DATA EXTRACTS –
[Start of Attachment]
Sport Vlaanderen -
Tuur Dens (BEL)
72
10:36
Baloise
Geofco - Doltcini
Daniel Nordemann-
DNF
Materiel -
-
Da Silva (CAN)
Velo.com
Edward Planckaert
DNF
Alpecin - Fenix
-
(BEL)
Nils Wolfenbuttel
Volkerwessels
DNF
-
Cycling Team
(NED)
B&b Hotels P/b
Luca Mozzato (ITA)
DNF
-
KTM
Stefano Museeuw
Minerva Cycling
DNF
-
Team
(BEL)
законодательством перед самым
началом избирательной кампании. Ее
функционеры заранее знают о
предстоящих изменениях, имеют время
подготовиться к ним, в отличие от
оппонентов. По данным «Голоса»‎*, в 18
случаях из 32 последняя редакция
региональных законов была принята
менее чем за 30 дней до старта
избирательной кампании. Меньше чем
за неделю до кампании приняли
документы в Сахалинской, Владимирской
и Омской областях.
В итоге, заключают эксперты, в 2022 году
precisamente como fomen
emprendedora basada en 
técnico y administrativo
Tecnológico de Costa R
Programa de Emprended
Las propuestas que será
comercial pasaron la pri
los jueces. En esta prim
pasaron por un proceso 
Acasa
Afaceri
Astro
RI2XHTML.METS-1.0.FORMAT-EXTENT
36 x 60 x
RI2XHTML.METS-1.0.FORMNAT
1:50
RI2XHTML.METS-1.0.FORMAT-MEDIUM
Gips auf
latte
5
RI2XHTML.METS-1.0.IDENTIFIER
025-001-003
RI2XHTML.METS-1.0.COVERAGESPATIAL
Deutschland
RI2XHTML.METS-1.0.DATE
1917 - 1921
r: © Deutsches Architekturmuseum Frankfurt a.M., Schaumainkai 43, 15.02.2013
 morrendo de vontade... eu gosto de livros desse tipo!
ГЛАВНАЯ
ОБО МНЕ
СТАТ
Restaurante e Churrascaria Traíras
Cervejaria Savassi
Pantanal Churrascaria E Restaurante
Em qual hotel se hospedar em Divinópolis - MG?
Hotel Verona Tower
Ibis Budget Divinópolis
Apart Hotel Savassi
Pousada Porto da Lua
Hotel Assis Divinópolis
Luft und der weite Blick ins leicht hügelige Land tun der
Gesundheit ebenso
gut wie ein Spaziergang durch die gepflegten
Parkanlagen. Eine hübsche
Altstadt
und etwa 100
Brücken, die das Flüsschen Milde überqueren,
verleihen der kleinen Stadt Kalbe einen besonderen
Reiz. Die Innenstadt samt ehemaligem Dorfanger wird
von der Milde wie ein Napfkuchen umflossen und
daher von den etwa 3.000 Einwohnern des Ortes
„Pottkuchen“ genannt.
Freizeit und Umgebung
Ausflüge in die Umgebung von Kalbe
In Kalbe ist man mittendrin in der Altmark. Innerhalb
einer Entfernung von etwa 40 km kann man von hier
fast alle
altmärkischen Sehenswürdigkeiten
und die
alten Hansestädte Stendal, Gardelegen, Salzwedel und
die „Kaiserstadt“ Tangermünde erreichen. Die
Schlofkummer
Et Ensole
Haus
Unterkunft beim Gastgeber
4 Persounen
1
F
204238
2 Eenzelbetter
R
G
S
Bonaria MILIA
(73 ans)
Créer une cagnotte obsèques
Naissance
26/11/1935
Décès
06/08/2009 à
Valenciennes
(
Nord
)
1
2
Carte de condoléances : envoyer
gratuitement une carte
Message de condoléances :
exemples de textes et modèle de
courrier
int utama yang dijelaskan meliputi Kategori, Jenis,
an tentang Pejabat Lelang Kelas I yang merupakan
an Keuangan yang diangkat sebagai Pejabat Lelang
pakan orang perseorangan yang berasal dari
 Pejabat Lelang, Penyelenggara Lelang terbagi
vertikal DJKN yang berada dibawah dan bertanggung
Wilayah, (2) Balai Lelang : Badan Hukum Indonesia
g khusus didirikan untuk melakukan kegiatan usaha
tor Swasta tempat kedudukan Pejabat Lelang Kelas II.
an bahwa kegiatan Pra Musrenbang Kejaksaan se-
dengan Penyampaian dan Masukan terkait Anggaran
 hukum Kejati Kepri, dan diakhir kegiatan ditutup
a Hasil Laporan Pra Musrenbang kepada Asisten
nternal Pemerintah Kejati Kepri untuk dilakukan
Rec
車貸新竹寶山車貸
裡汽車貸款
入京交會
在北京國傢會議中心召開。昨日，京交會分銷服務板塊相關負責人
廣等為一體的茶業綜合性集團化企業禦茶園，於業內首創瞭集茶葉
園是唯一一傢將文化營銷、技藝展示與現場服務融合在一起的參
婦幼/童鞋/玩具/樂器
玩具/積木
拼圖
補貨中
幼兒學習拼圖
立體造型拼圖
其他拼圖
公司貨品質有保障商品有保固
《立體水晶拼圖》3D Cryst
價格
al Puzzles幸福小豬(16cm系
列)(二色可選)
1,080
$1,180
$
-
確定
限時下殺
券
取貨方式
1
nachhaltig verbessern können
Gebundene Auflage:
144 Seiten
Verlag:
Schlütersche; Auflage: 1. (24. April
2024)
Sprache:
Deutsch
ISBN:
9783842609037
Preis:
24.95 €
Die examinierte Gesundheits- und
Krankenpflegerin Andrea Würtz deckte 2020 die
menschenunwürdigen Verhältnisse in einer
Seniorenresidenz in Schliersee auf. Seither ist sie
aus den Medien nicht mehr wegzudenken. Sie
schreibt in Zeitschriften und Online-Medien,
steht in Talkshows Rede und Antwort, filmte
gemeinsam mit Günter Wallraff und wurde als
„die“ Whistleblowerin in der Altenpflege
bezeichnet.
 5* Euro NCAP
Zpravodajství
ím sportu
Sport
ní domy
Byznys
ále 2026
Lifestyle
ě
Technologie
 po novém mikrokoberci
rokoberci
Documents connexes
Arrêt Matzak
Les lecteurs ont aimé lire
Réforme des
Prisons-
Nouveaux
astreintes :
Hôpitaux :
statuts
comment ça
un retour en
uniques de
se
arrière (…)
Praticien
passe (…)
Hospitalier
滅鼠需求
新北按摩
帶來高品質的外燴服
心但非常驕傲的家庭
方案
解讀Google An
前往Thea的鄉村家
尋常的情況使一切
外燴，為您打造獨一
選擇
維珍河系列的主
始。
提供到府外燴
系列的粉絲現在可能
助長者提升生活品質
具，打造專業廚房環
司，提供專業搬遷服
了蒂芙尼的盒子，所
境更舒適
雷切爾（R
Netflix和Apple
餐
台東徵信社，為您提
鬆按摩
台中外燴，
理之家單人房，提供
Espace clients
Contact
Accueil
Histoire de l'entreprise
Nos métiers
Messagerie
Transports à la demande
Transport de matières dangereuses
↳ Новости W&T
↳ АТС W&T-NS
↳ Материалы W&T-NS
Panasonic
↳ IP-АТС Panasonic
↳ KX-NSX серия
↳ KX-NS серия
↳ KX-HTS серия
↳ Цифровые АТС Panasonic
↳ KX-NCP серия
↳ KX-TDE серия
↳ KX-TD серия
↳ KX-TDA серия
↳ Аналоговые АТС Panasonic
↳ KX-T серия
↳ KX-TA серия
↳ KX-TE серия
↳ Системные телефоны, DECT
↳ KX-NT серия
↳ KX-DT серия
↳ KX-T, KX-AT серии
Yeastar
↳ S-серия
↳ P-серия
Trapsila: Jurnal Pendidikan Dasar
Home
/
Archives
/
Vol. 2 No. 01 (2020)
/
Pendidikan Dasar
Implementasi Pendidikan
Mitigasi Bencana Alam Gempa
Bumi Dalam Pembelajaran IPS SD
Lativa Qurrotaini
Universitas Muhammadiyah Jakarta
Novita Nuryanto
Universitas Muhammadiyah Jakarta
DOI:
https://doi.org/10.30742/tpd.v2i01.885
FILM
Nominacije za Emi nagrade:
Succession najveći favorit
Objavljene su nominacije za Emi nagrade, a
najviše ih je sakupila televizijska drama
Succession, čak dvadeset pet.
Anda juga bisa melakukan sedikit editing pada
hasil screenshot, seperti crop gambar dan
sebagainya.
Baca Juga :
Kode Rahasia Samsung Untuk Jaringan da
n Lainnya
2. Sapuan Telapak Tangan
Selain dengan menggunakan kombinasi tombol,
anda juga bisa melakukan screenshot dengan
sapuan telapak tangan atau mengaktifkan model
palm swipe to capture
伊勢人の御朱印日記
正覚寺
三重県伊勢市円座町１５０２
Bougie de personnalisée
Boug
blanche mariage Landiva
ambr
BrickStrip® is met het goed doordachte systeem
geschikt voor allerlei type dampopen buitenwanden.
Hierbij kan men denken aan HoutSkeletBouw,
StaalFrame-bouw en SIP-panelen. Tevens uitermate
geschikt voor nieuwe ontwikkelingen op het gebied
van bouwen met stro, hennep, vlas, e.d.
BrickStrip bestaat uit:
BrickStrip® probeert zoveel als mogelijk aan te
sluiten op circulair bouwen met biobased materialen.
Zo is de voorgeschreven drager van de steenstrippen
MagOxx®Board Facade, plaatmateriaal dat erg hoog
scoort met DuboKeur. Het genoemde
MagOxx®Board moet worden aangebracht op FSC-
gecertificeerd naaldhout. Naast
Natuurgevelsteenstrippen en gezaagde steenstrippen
[End of Attachment]
TASK DIRECTIONS – Copy the entries word for word, from the first line through the line that contains "подготовиться к ним, в отличие от", including both of those lines.

FINAL ANSWER –
Sport Vlaanderen -
Tuur Dens (BEL)
72
10:36
Baloise
Geofco - Doltcini
Daniel Nordemann-
DNF
Materiel -
-
Da Silva (CAN)
Velo.com
Edward Planckaert
DNF
Alpecin - Fenix
-
(BEL)
Nils Wolfenbuttel
Volkerwessels
DNF
-
Cycling Team
(NED)
B&b Hotels P/b
Luca Mozzato (ITA)
DNF
-
KTM
Stefano Museeuw
Minerva Cycling
DNF
-
Team
(BEL)
законодательством перед самым
началом избирательной кампании. Ее
функционеры заранее знают о
предстоящих изменениях, имеют время
подготовиться к ним, в отличие от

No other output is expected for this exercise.